Staying afloat was all there really was to do. Walt told himself to keep his eye on Christopher, to make sure his head stayed above the four-foot waves. But his mind wandered to his own mom and dad waiting for them back at the house, to the girls left on the beach, to nothing at all. He forced himself not to consider what could be swimming below them. The only sounds to keep them company were the lap of the waves and the slap of the fins of the small fish that jumped onto the surface. Walt could see the white point revolving at the top of the lighthouse, counted the seconds of its revolution. He decided the coast guard would probably be coming for them soon. They had been in the water for two hours, he guessed. They were beginning to tire.
Christopher was no longer laughing, so Walt decided it was time to give him a break. He dog-paddled to his son, grabbed his arm, and let Christopher climb on his back. Walt, who'd become a certified lifeguard because Angela's Girl Scout troop needed him to get his license, took a deep breath. Then he arched his back and dipped his head forward below the surface, arms slightly extended from his sides – the dead man's float.

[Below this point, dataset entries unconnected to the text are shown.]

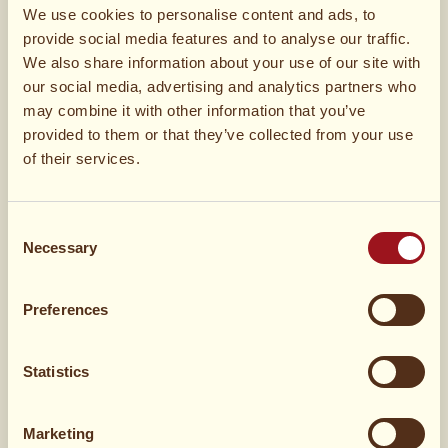
We use cookies to personalise content and ads, to
1 TL
Sesam
provide social media features and to analyse our traffic.
We also share information about your use of our site with
1
Pak Choi
our social media, advertising and analytics partners who
may combine it with other information that you’ve
provided to them or that they’ve collected from your use
1 TL
Sambal Oelek
of their services.
1
rote Paprika
Consent
Necessary
Selection
Wie hat es dir geschmeckt?
Preferences
77 Stimmen
Statistics
Marketing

He lay facedown in 30-second increments, coming back up for air, wiping the water from his cheeks, spitting the ocean out of his mouth. Each time he would clutch Christopher's hands, then lift him up on his back. Christopher would lay his stomach on top of Walt and wrap his arms around his father's neck. Each time Walt rose to take a breath he ached more; after only a few minutes he came up again and clutched his stomach. Then he vomited. He puked everything he had eaten at lunch, big chunks of his cheeseburgers, floating in a pool of bile on the surface, barely digested. He dry heaved until his throat burned; he was screaming gibberish, nonsense, "Jesus, God, help us...."
Small fish surfaced in packs to feast on the vomited meal, and Christopher reacted with panic. He began to scream. He grabbed at Walt's hair and tried to rip it out of his head. He was thrashing on Walt's back, his weight pushing Walt beneath the surface. Christopher weighed about 120 pounds, and he was tearing at his father, digging his fingernails into him, crying at the top of his lungs. Walt pulled him off of his back, wiped his eyes, and croaked, "Please, Christopher, calm down. Please be a good boy." Christopher looked at Walt, pleading with a pair of helpless eyes, as if to ask: What are we going to do, Dad? Walt had no answer. He couldn't breathe.

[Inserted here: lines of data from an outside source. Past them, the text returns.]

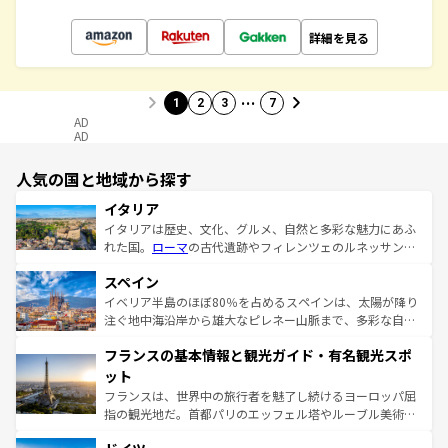
詳細を見る
…
1
2
3
7
AD
AD
人気の国と地域から探す
イタリア
イタリアは歴史、文化、グルメ、自然と多彩な魅力にあふ
れた国。
ローマ
の古代遺跡やフィレンツェのルネッサンス
美術、ヴェネツィアの運河など、歴史あるスポットはもち
スペイン
ろん、トスカーナの美しい田園風景やアマルフィ海岸の絶
景など、自然景観も見逃せない。観光の合間には、本場の
イベリア半島のほぼ80％を占めるスペインは、太陽が降り
ピザやパスタなど、絶品のイタリア料理を堪能することも
注ぐ地中海沿岸から雄大なピレネー山脈まで、多彩な自然
できる。朝目覚めてから夜眠るまで、すべての瞬間を楽し
と文化が詰まったヨーロッパ屈指の旅行先だ。多様な地域
フランスの基本情報と観光ガイド・有名観光スポ
ませてくれるイタリアで、忘れられない旅をしてみよう！
文化が根付くこの国では、情熱的なフラメンコ、熱気あふ
なお、新着のイタリア情報は
コンテンツ一覧
を参照してほ
れる闘牛、そして美味しいタパスが生活の一部となってい
ット
しい。
る。首都マドリードの洗練された雰囲気や、バルセロナの
フランスは、世界中の旅行者を魅了し続けるヨーロッパ屈
アートに溢れた街角から、地方では古代ローマ遺跡や中世
指の観光地だ。首都パリのエッフェル塔やルーブル美術館
の城塞都市、穏やかなビーチリゾートまで多彩な表情を見
といった象徴的なスポットから、田舎町の古風な美しさま
せる。地方によって風土や気候が異なるスペインはその個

Christopher grabbed for him again, jumping out of the water to get away from the fish, splashing salt water into Walt's eyes. Walt went under, gulping a throatful of ocean that made him vomit again. Crying, desperate to breathe, he yelled at Christopher, at the situation. Christopher was screaming again, too. What could Walt do? There was really only one thing he could do, for the both of them. He was forced to make a horrible decision: If they stayed together, if Christopher kept clutching his father, they would both drown. Their only chance was for Walt to separate himself from Christopher, to hope that his son could stay afloat on his own. It was the only choice that made any sense. He looked at his son again, then pushed him away into the ocean.